Dejounte Murray #5 of the Atlanta Hawks reacts after hitting the game-winning basket during overtime against the Boston Celtics at State Farm Arena on March 28, 2024 in Atlanta,
Kevin C. Cox/Getty Images

Does Dejounte Murray follow Kirk Goldsberry? That was the question on my mind after watching what the Hawks' effervescent scorer and trash-talker put up 44 points in an overtime win over the Celtics on Thursday night. Murray's box score appears to have traveled through time, from around 2007: 44 points on 18-of-44 shooting. His game-winner, too, felt like a shot from a bygone era.

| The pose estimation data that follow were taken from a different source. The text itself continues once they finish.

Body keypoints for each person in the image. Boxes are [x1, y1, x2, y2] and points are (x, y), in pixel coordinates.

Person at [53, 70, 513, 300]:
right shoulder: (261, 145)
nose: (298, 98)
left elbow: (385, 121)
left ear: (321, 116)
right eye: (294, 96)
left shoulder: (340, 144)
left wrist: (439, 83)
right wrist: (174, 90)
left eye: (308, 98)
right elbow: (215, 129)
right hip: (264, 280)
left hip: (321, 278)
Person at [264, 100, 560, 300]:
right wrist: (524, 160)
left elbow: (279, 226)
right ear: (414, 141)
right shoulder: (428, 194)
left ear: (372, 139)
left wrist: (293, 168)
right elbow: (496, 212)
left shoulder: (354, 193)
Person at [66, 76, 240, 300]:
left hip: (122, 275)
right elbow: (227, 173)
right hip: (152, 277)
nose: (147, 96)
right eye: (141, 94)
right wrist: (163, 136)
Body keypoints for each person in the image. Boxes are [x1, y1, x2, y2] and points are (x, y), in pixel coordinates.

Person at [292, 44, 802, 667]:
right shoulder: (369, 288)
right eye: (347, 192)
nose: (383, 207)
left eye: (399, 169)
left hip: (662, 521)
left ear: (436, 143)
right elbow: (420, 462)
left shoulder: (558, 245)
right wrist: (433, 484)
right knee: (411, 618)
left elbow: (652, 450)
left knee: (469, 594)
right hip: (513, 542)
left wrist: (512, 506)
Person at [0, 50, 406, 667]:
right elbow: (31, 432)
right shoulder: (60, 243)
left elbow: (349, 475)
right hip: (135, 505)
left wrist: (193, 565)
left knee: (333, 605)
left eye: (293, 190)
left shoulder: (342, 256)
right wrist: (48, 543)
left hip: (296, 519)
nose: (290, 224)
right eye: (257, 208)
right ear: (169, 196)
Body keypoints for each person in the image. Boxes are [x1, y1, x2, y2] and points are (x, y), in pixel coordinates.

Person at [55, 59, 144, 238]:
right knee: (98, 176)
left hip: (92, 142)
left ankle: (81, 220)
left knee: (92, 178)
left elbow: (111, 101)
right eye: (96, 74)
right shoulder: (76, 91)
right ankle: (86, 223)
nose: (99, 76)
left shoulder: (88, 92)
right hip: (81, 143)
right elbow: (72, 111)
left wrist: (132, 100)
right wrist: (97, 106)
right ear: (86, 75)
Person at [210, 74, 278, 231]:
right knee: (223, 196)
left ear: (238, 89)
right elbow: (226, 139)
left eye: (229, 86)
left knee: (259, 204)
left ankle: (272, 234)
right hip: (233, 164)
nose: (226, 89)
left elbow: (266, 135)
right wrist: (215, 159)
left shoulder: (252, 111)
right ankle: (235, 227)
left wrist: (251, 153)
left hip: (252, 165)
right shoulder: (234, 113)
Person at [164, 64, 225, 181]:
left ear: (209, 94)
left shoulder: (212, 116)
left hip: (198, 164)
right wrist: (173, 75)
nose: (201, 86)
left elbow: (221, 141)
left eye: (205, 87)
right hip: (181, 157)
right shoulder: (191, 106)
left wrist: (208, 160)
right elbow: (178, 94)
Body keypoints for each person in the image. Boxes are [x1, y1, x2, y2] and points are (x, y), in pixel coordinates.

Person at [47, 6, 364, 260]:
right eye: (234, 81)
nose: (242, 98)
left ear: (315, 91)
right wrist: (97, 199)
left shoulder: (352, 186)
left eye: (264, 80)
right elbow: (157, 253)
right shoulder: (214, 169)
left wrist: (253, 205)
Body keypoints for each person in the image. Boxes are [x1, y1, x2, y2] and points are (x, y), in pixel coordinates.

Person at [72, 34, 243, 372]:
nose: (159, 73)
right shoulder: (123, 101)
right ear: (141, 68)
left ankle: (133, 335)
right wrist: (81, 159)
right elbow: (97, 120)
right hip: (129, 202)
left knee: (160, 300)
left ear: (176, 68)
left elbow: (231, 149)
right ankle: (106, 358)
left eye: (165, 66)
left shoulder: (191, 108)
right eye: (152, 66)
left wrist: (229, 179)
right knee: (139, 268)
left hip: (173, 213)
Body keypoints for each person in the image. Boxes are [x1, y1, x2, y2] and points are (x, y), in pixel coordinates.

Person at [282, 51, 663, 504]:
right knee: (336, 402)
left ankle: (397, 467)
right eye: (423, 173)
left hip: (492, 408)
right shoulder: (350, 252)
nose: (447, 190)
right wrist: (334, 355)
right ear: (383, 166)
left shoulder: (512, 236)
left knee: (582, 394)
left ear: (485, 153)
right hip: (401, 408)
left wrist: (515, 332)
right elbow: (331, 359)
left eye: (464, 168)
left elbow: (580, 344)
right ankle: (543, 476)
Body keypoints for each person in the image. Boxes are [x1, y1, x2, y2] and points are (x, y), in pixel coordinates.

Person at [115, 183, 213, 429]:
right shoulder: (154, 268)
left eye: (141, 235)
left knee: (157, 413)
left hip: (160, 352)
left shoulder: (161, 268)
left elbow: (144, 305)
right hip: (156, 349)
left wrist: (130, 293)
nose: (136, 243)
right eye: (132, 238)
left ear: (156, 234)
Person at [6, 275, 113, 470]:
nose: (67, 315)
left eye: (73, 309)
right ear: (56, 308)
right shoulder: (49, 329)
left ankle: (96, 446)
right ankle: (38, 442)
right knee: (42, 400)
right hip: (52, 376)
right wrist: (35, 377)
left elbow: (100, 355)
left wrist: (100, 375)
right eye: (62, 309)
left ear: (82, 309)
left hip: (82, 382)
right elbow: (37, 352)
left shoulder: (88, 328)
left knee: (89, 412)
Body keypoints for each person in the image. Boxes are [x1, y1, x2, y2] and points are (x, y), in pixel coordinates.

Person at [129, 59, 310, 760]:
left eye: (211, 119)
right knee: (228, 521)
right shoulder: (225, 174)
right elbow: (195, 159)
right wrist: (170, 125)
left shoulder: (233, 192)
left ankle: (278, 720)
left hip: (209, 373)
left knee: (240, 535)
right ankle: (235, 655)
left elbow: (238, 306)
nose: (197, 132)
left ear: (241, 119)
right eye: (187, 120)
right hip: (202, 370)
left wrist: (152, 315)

With 6.2 seconds left to play in OT and his team down a point, Murray isolated against Jrue Holiday way beyond the three-point line, dribbled to the circle, and pulled up for a game-winning mid-range jumper:

There is something funny about the fact that Murray hit that shot, and played that game, on the same day that NBA graphics wizard Kirk Goldsberry put out one of his characteristically stark visual representations of how much the NBA has changed over the last 20 years:

Depending on how you prefer NBA basketball to be played (are you an analytics boy or a real hooper?), the difference between these charts is either beautiful to behold or evidence of the bloodless horror that has been inflicted on the NBA since around the time Steph Curry started pulling up from the logo. Did Murray, scrolling through his phone before the start of Thursday's game, perhaps see this chart? Did he feel a sense of revulsion? Did he decide, right then and there, that he would craft a performance that night that was so unconscionable, so bucket-hungry, that it would stop this sullen march of progress in its tracks? Was Murray fighting for the soul of the hooper when he defeated the Celtics?

The evidence we have doesn't provide a clear answer. Yes, scoring 44 points on 44 shots is the kind of thing that even Allen Iverson might blush at, but Murray's performance wasn't fully revanchist. On the one hand, he took 19 of his shots from the mid-range (guys who wear shooting sleeves to the YMCA start cheering). On the other, he shot 19 three-pointers, with six of them coming from the corner (guys who listen to 2-3 NBA podcasts per week smile smugly).

After the game, Murray was unable to hide the fact that his hooper's spirit is as torn as his box score seemed to suggest. With a mic in his face and the glow of the game-winner still emanating, he made an admission: "I still feel like I played awful. I don't want to take that many shots." This was immediately followed by a second admission: "But I know Kobe would be proud of me."

Thus we encounter the Hooper's Dilemma, born out of the urge to pull up from anywhere and shoot without conscience colliding with the overstated understanding that there are Good Shots and Bad Shots. But there are worse ways for a player who is at war with himself to perform. Murray turned a late-season game designed to glaze the eyes of its audience into a manic, entertaining spectacle that ended with an iconic shot and an upset of the best team in the league. We can all be proud of him for that, I suppose.